----- Supplied information -----

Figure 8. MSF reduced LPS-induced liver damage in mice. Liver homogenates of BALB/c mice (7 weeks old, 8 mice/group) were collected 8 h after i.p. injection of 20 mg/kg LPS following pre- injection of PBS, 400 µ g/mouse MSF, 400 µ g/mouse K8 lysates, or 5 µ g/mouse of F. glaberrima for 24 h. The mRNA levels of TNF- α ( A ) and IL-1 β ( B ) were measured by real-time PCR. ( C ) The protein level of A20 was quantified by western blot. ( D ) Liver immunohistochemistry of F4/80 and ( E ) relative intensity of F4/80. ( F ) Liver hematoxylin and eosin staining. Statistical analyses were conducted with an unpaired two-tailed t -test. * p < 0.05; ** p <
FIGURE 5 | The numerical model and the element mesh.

-----
----- Supplied information -----

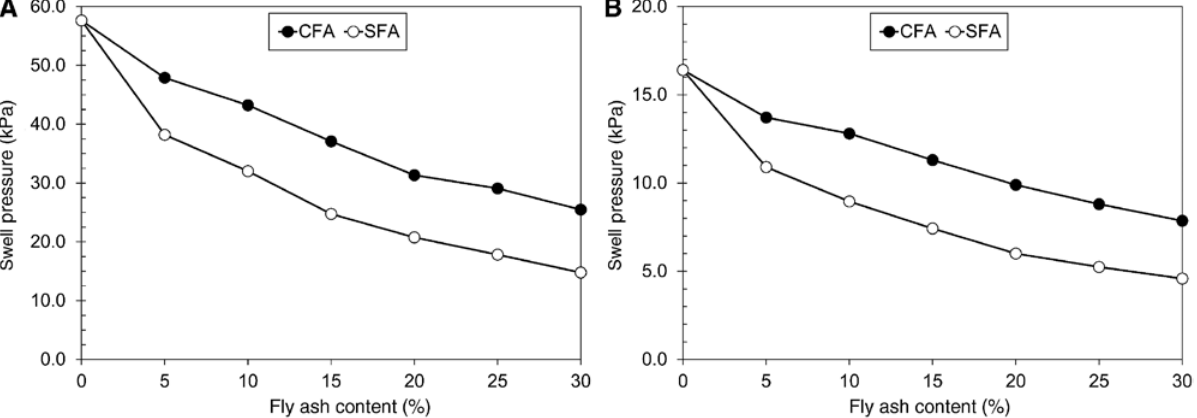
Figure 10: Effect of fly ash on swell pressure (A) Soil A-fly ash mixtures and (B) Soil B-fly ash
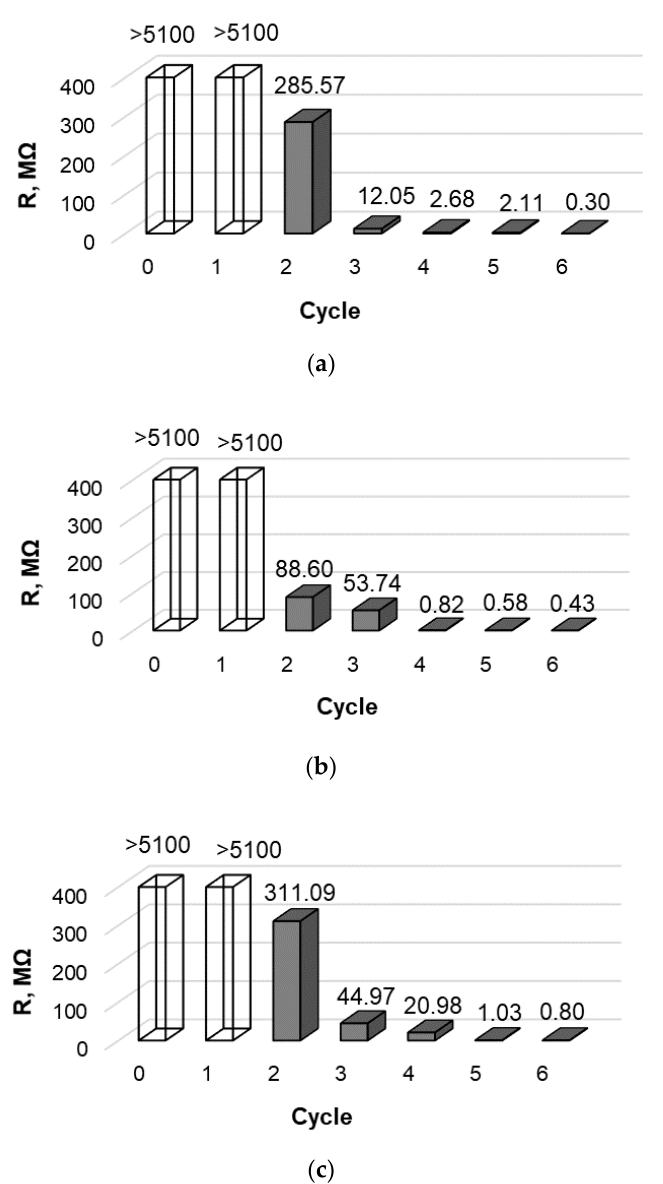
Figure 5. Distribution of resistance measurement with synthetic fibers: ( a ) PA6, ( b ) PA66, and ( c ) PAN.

-----
----- Supplied information -----

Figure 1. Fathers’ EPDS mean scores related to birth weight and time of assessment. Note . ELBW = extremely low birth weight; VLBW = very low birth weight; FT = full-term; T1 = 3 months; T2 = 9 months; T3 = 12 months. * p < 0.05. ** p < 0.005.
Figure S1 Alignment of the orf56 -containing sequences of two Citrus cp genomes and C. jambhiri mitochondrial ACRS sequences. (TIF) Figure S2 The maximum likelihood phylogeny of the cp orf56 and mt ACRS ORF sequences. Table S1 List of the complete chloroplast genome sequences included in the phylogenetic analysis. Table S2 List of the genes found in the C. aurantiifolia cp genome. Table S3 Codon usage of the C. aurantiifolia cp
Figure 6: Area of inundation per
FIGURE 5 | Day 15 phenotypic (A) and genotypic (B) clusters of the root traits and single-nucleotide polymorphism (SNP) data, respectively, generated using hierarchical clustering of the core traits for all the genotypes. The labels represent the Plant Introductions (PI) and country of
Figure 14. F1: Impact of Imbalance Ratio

-----

Work instructions.
The lines above, starting at the one with "Figure S1 Alignment" and ending at the one with "Figure 6: Area of inundation per", are the only ones to return, exactly as written.

Written answer.
Figure S1 Alignment of the orf56 -containing sequences of two Citrus cp genomes and C. jambhiri mitochondrial ACRS sequences. (TIF) Figure S2 The maximum likelihood phylogeny of the cp orf56 and mt ACRS ORF sequences. Table S1 List of the complete chloroplast genome sequences included in the phylogenetic analysis. Table S2 List of the genes found in the C. aurantiifolia cp genome. Table S3 Codon usage of the C. aurantiifolia cp
Figure 6: Area of inundation per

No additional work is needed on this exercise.